"Obvious Facts" Debate thread

Since we can’t debate the obvious facts in this thread, here’s a thread just for doing that.

To kick things off:

Really? Even the part where he has to take a rib to make woman, even though he made man from dust? Even the part where God is stomping around, looking for Adam and Eve who have found a hiding place? Even the part where there are 2 of every animal (and 7 of some) in an ark that would be unable to fit all of them (and we can prove that, given that they specify the exact dimensions)?

And on and on. Genesis is a big book. I get what you’re saying, that the Big Bang sounds rather religious, but equivocating the Big Bang with all of Genesis is ridiculous.

So you’re saying that the Big Bang Theory has more Truthiness than Genesis?

Perhaps surprisingly, it apparently doesn’t - because otherwise it would have taken the world by storm, having both the appearance of truth and the actual truth on its side.

Not that the reason people reject the big bang has anything to do with what it says. It’s more to do with what it doesn’t say, I think; it fails to uphold any sort of theory of specialness, and challenges the assertions of specialness offered by special creation.

I’m saying that, from a layman’s perspective (which is what Paul in Qatar is referencing), the Big Bang contains one moment of “Hmm…really? That doesn’t sound quite right.”, while, going by the actual Book of Genesis, there are many, even if you’re Christian.

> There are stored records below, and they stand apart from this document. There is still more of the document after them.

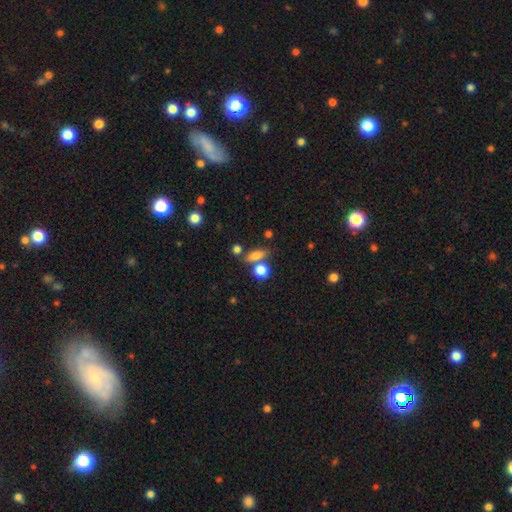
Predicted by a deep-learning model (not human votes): smooth_or_featured: smooth (p=0.78) [alt: star or artifact p=0.12]
how_rounded: in between (p=0.58) [alt: round p=0.22]
merging: none (p=0.58) [alt: merger p=0.24]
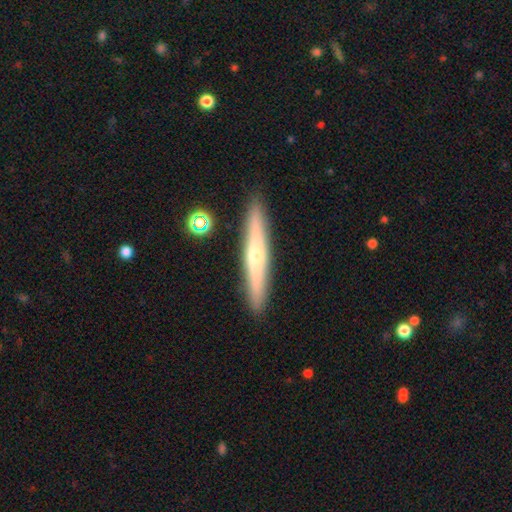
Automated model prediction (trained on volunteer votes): A featured or disk galaxy (56%) viewed edge-on (94%) with a rounded central bulge (73%).

Vote fractions:
- Smooth or featured? featured or disk: 56% / smooth: 37% / star or artifact: 6%
- Edge-on disk? yes: 94% / no: 6%
- Edge-on bulge? rounded: 73% / none: 23% / boxy: 3%
- Merging? none: 91% / minor disturbance: 6% / merger: 1% / major disturbance: 1%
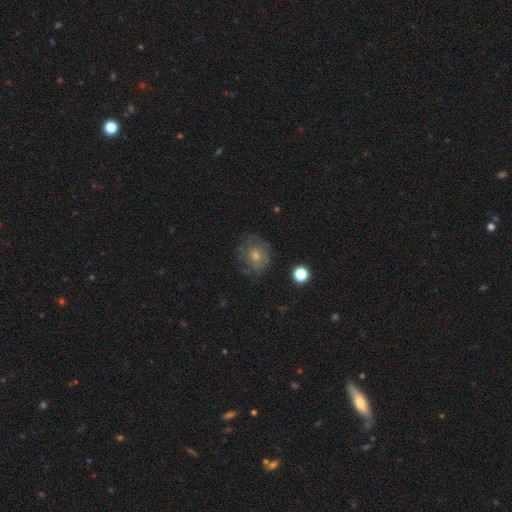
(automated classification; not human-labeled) Smooth or featured? featured or disk (48%)
Merging? none (73%)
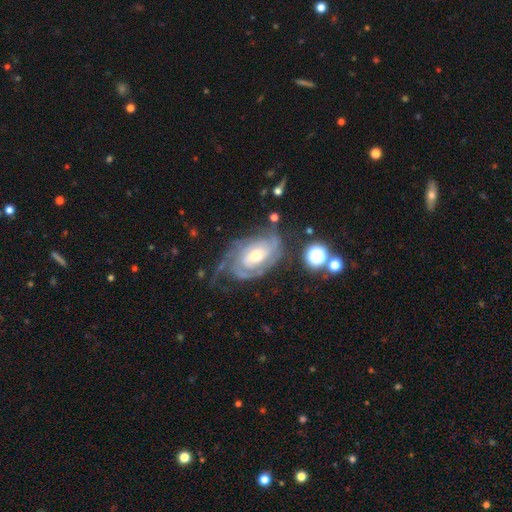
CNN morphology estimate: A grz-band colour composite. It shows a featured or disk galaxy (86%) with no bar (54%), tight (63%) spiral arms (95%) and a moderate central bulge (66%). Merging: none (54%).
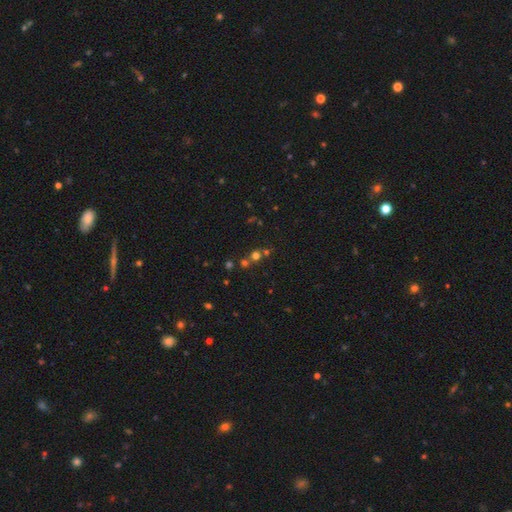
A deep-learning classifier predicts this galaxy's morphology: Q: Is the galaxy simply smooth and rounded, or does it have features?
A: smooth — 51%.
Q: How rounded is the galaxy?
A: round — 88%.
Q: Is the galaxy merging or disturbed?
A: none — 61%.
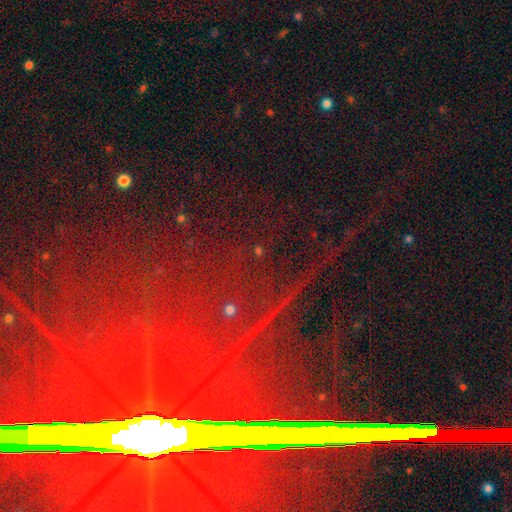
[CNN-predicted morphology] A star or artifact, not a galaxy (75%).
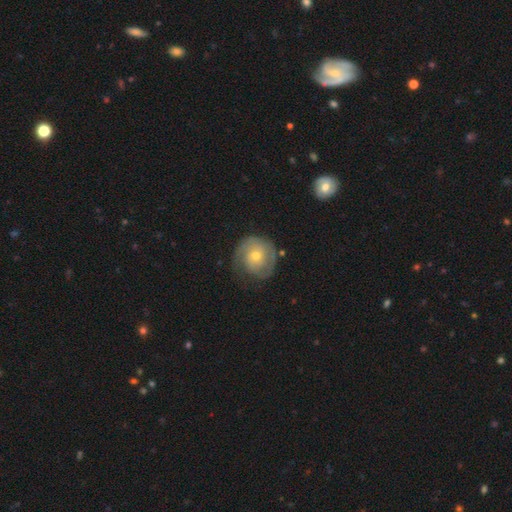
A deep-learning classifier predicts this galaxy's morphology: featured or disk 66%, smooth 28%, star or artifact 6%. Down the decision tree: edge-on disk — no (97%); bar — no (76%); spiral arms — yes (86%); spiral arm count — 2 (46%); spiral winding — tight (57%); bulge size — small (50%); merging — none (65%).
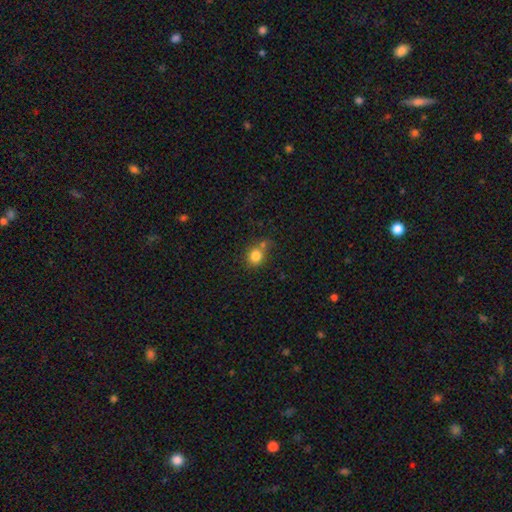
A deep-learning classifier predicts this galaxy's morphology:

Heh, I don’t really see the point of all this. The book of Genesis was an allegory written by stone-age people FOR stone-age people. The Big Bang theory was a theory written by space-age people FOR space-age people, and has the advantage of being logically elegant while being pretty much unverifiable.

I don’t believe in the ‘facts’ of the Big Bang anymore than I believe in the ‘facts’ of Genesis. Both essentially relate a great explosion of light creating all matter in the universe.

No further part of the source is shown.